I just feel a little claustrophobic lately. I am sure it's all normal, but it doesn't make it any easier.

Friday, August 5, 2011

The Jersey Shore and Me

I can't be the only one that secretly watches the Jersey Shore. I am ashamed because I shouldn't watch. I know it's offensive to Italian Americans and wellll just about every American really, but I love it. Minus the  shitty Sam and Ron drama. Those two are pointless. What is it that I love about that show? The muscles? The tans? The hair? The rampant sexual promiscuity? The famous-ugly ratio? Seriously, I know a lot of Italian Americans. Congrats MTV on scouring the earth for THE UGLIEST people ever. Seriously. Italian Americans are usually really hot. What HAPPENED to these people? The Situation always looks like he just sniffed poop. Snooki looks like a really tan Snoopy. Jwoww looks like a b-team stripper, and that new one you know the Momish looking one? Deena yeah Deena, she HAS to be like 73. Vinny is actually kind of cute and normal. So that makes me wonder about him. Pauly's hair seems to be molded out of semen and cake frosting. But I love them.

I am not alone. This show is a phenomenon. This is how I am choosing to "stay hip." I watch MTV reality shows that I know the youth are watching. What scares me is that all the people on that show are pushing 30 (with the exception of Deena the 73 year old). Just like I am somewhat out of touch with the young kids these days, they in turn are out of touch with me. They think that if I was single, I would be out fist pumping into the wee hours of the morning and dodging grenades.

If you don't know what all these things are in reference to, watch the show.

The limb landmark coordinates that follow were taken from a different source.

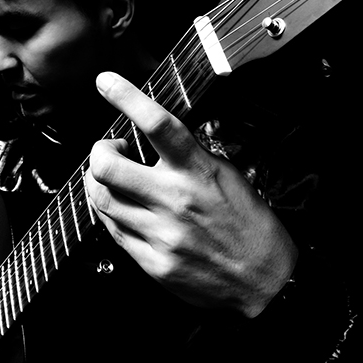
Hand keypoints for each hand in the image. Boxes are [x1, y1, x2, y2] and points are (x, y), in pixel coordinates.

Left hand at [85, 72, 295, 317]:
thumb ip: (189, 158)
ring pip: (101, 198)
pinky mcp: (152, 261)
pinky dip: (108, 213)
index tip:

It's like a car wreck you pass on the highway after being caught in traffic for 3 hours. You don't want to look at it, but you wasted 3 hours of your life trapped in your car and DAMNIT there better be an APOCALYPSE going on up ahead. When you finally drive past the scene, you feel like you HAVE to look due to the fact that all you saw was the back end of a Buick for the past 3 hours. That's the Jersey Shore. We are in rerun season. So that is the 3 hours of traffic. MTV is smart enough to start airing their show before the other shows come back on. I HAVE TO WATCH. By that point, I am hooked.

I like these people. I don't know why. I think they are caricatures of themselves, and at some point it morphed and they thought orange was their actual skin color. They do stupid things. They get into a lot of debacles. I can relate.

Ugh.

I just said I can relate to the cast of Jersey Shore.

I will write a real post in a day or two. For now, go watch the Jersey Shore. I'm sure it's on MTV right now, because that's all they have on. That and that stupid teenwolf shit that is quite possibly the worst show ever created. Don't watch that.